> _INSTRUCTION_
In the entries below, find the line with "[82,667,240,686] Located in" and the line with "(235, 391) none -> [49,807,70,824] ☐". Reproduce those two lines and every line between them exactly, and nothing more.

== RECORDS PROVIDED

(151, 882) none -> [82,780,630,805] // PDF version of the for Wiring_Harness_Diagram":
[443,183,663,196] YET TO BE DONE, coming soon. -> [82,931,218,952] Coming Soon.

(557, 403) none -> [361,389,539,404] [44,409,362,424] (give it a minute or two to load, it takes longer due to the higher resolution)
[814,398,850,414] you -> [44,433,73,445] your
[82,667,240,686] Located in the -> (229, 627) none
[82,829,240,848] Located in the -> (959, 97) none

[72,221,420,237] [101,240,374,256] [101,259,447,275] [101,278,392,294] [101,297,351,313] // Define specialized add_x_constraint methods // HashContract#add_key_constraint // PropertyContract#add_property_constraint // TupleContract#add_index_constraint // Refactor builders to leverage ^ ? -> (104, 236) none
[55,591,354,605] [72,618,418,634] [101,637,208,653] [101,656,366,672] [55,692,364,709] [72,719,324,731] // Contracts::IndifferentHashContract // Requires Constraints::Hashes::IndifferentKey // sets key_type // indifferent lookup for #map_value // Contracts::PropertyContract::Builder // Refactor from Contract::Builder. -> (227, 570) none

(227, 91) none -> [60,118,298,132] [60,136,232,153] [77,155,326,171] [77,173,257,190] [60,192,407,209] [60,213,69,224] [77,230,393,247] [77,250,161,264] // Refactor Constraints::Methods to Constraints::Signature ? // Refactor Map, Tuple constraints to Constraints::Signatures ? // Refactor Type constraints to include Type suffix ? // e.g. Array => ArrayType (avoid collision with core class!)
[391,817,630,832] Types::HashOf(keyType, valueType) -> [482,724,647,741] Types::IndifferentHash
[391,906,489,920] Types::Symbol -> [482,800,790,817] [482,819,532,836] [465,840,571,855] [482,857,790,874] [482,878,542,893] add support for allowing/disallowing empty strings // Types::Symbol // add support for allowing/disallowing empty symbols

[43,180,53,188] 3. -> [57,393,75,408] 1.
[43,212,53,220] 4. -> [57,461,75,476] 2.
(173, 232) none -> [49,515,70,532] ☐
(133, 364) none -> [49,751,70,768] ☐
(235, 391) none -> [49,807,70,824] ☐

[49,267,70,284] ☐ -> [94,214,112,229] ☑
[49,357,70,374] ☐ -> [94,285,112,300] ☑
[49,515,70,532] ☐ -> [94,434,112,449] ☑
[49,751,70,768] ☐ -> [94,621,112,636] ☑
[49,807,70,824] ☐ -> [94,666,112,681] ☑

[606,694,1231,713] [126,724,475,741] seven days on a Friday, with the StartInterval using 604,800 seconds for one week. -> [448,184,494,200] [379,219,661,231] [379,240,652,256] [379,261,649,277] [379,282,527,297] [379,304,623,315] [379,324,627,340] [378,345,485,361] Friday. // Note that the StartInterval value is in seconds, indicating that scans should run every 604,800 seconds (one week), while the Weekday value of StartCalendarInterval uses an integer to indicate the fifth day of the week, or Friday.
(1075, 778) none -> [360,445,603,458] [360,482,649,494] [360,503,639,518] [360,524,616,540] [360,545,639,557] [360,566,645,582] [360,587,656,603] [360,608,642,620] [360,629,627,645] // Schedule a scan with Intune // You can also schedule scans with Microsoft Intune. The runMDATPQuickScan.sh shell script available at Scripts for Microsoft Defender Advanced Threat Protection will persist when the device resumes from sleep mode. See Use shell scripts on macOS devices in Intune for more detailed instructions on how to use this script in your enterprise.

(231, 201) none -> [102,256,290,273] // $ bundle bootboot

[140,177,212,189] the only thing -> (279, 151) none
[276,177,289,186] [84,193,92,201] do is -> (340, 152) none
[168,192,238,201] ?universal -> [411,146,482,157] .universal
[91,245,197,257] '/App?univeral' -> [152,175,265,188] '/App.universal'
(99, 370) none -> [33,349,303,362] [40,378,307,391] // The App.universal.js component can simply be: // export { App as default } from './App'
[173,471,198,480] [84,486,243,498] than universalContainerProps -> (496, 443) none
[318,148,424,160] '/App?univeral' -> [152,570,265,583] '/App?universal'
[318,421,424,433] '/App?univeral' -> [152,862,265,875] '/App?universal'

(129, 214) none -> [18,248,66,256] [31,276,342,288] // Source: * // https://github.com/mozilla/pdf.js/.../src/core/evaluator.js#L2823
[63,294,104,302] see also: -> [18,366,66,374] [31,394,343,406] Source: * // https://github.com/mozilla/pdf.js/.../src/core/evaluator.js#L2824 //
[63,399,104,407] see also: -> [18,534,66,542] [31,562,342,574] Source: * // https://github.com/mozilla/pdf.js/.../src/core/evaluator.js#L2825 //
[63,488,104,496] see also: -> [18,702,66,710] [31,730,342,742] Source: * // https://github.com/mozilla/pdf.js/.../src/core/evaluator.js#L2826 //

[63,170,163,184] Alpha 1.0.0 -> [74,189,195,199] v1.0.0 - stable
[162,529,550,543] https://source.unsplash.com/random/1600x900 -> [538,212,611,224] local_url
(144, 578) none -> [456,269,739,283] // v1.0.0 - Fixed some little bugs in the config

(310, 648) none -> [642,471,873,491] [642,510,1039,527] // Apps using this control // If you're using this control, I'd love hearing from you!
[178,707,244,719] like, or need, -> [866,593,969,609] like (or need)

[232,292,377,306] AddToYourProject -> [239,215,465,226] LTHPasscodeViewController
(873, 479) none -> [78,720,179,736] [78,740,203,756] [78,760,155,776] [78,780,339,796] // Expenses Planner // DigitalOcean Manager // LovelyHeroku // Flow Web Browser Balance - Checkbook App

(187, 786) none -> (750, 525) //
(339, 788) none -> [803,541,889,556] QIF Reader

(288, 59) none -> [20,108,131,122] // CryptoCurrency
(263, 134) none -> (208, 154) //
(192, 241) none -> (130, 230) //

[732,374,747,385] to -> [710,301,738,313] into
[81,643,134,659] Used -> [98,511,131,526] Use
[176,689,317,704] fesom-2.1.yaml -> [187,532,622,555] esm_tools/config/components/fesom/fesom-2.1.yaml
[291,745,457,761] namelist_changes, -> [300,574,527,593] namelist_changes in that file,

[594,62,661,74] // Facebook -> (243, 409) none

====

> _RESULT OF THE EXERCISE_
[82,667,240,686] Located in the -> (229, 627) none
[82,829,240,848] Located in the -> (959, 97) none

[72,221,420,237] [101,240,374,256] [101,259,447,275] [101,278,392,294] [101,297,351,313] // Define specialized add_x_constraint methods // HashContract#add_key_constraint // PropertyContract#add_property_constraint // TupleContract#add_index_constraint // Refactor builders to leverage ^ ? -> (104, 236) none
[55,591,354,605] [72,618,418,634] [101,637,208,653] [101,656,366,672] [55,692,364,709] [72,719,324,731] // Contracts::IndifferentHashContract // Requires Constraints::Hashes::IndifferentKey // sets key_type // indifferent lookup for #map_value // Contracts::PropertyContract::Builder // Refactor from Contract::Builder. -> (227, 570) none

(227, 91) none -> [60,118,298,132] [60,136,232,153] [77,155,326,171] [77,173,257,190] [60,192,407,209] [60,213,69,224] [77,230,393,247] [77,250,161,264] // Refactor Constraints::Methods to Constraints::Signature ? // Refactor Map, Tuple constraints to Constraints::Signatures ? // Refactor Type constraints to include Type suffix ? // e.g. Array => ArrayType (avoid collision with core class!)
[391,817,630,832] Types::HashOf(keyType, valueType) -> [482,724,647,741] Types::IndifferentHash
[391,906,489,920] Types::Symbol -> [482,800,790,817] [482,819,532,836] [465,840,571,855] [482,857,790,874] [482,878,542,893] add support for allowing/disallowing empty strings // Types::Symbol // add support for allowing/disallowing empty symbols

[43,180,53,188] 3. -> [57,393,75,408] 1.
[43,212,53,220] 4. -> [57,461,75,476] 2.
(173, 232) none -> [49,515,70,532] ☐
(133, 364) none -> [49,751,70,768] ☐
(235, 391) none -> [49,807,70,824] ☐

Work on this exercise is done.